Bei der gleichen Plattenfirma (Musikproduktion Dabringhaus und Grimm) ist soeben die neue CD von Kreuzorganist Holger Gehring und Panflötist Sebastian Pachel erschienen (beide haben wir im vergangenen Jahr im Konzert erlebt, unsere Rezension finden Sie hier: https://neuemusikalischeblaetter.com/2022/08/07/panflote-trifft-jehmlich-orgel/). Eine ausführliche Besprechung dieser Aufnahme folgt in Kürze.
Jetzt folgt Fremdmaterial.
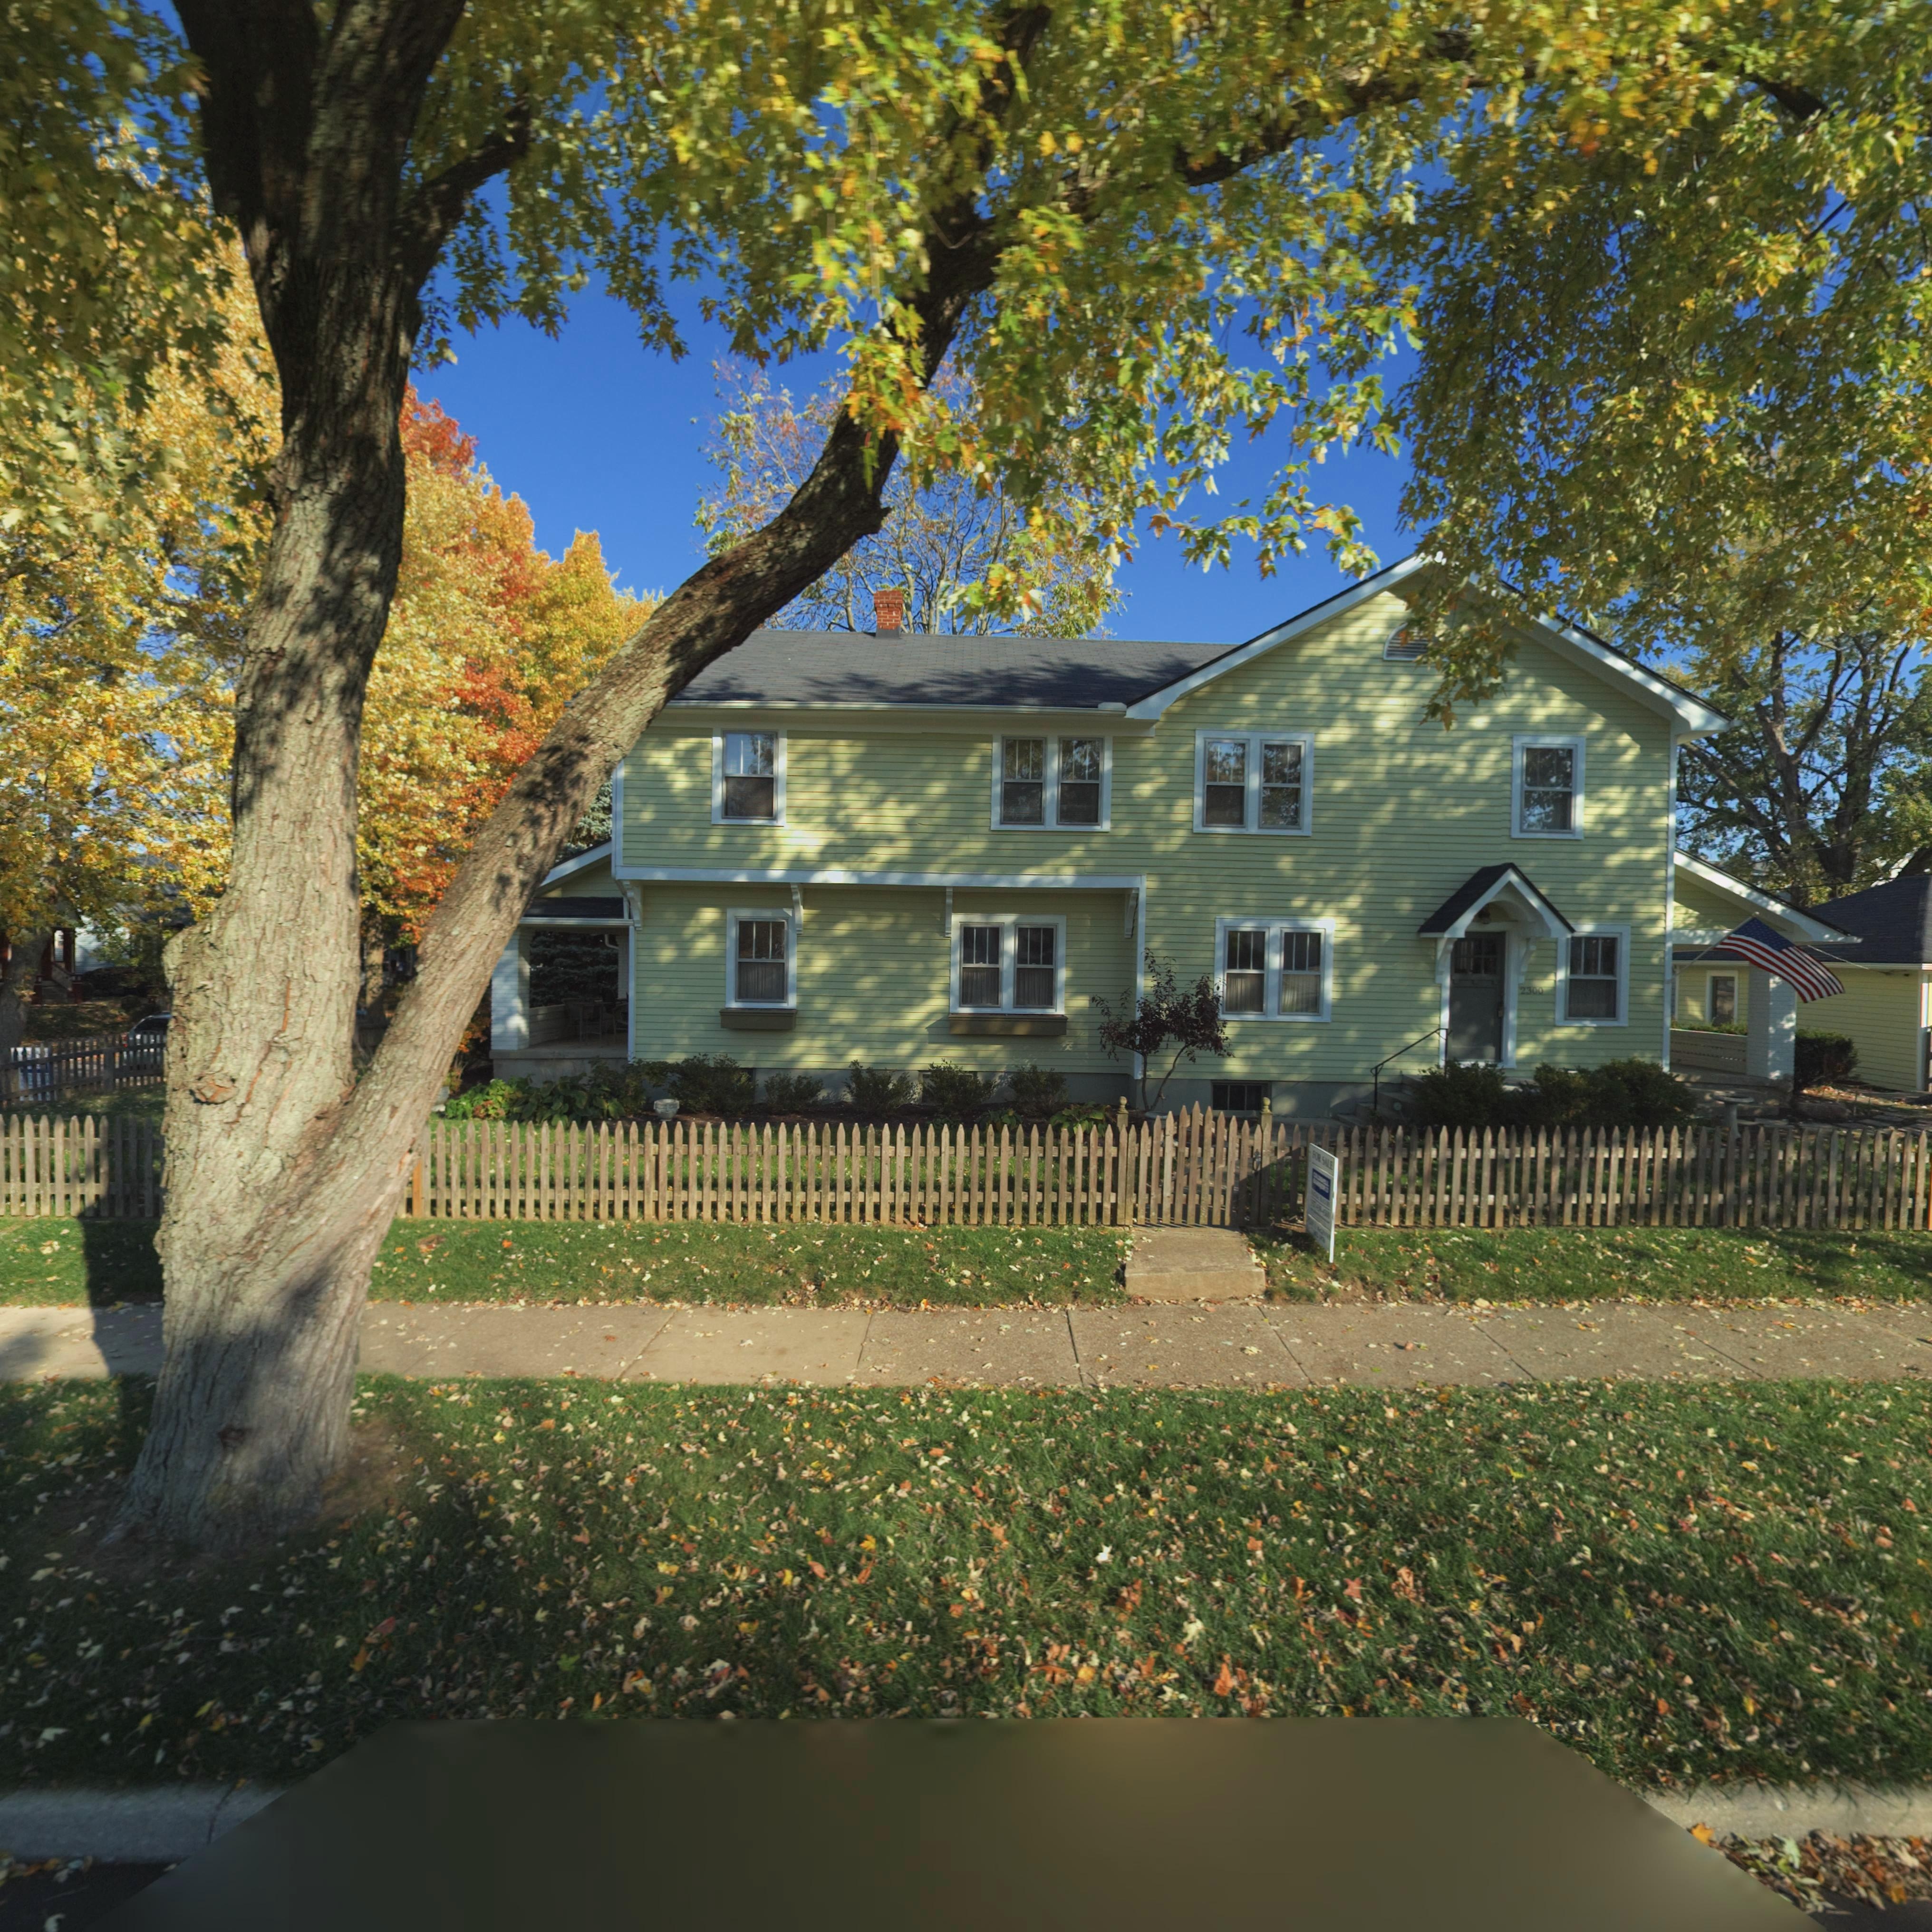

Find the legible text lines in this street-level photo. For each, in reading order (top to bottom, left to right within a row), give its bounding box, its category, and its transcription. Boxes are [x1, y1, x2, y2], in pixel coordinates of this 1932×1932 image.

[1519, 985, 1545, 996] StreetNumber: 2300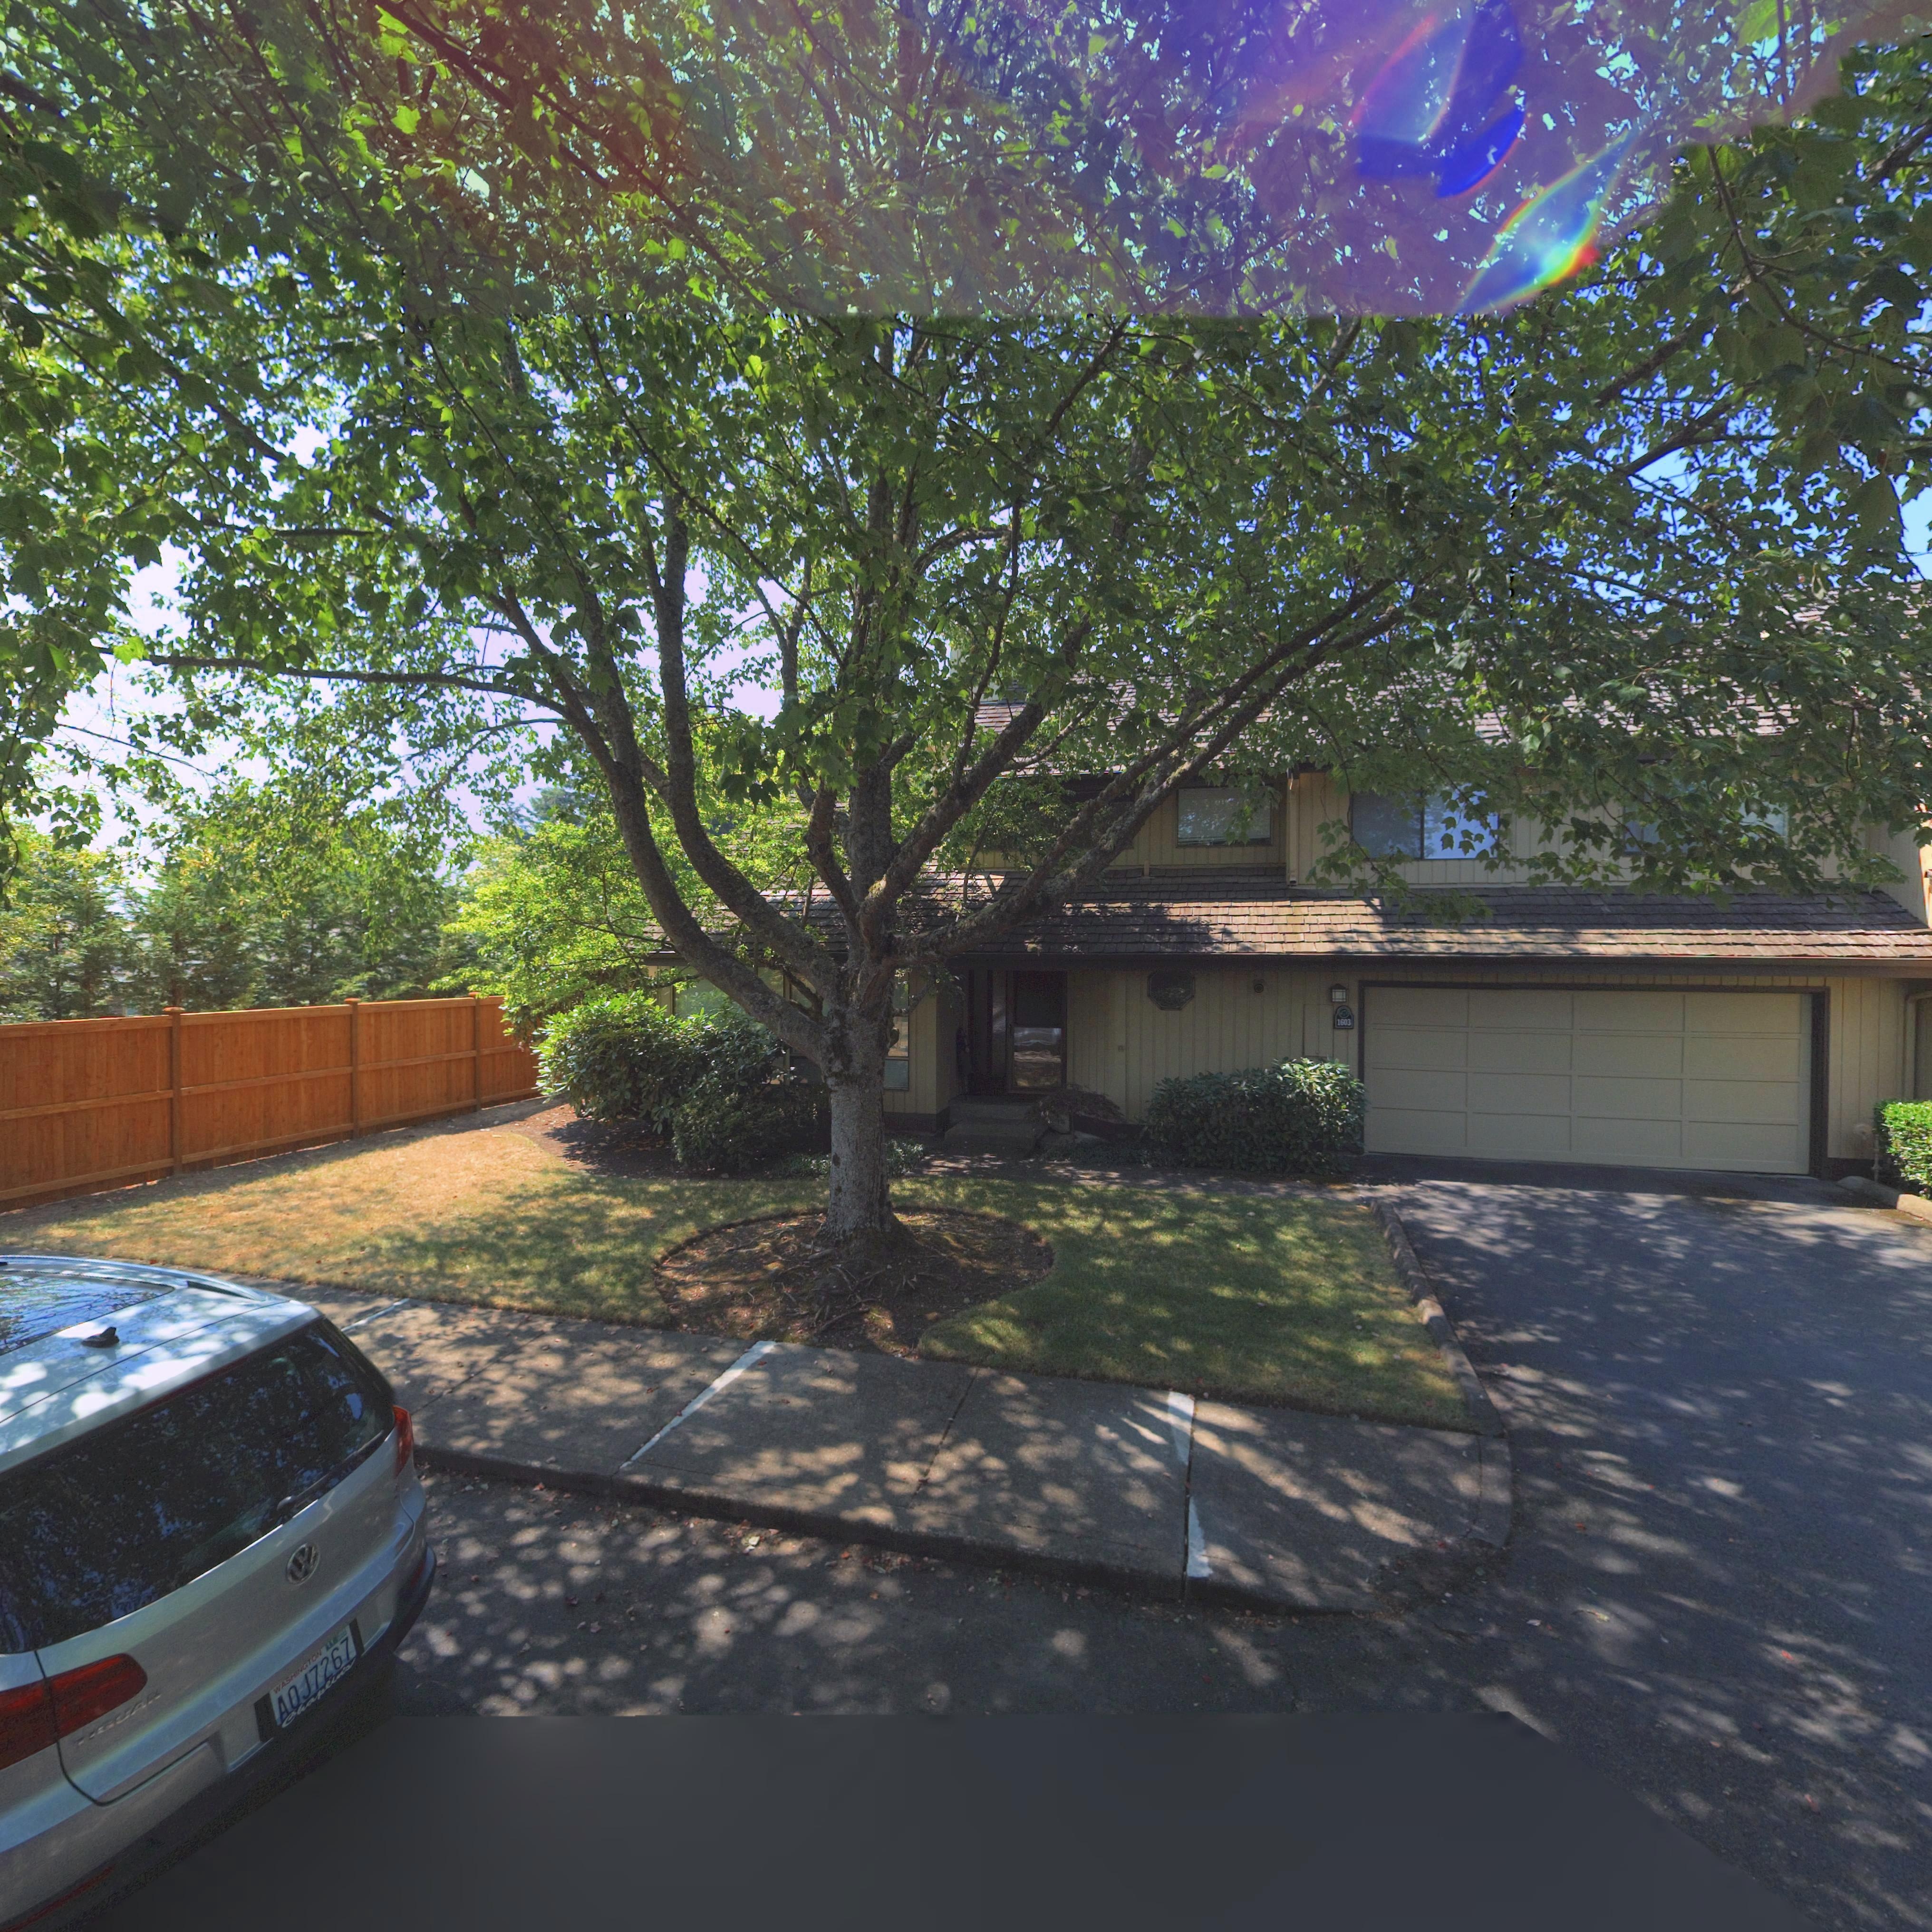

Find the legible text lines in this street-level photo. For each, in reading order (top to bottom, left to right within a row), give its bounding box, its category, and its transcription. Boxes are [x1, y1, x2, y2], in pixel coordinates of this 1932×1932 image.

Domorganist Andreas Sieling ist offenbar nicht nur technisch – auch in bezug auf die neuen Medien – versiert, sondern »von der schnellen Sorte«. Einen eigenen YouTube-Kanal finden Sie auf seiner Internetseite. Und die hat eine griffige Adresse (da mußte Andreas Sieling schnell »schalten«, um sich diese zu sichern!):
Im nächsten Konzert des Dresdner Orgelzyklus spielt Samuel Kummer am kommenden Mittwoch (10. Mai) in der Hofkirche (Kathedrale) Werke von Johann Sebastian Bach, Christian Heinrich Rinck und Wolfgang Amadé Mozart. Außerdem wird er improvisieren.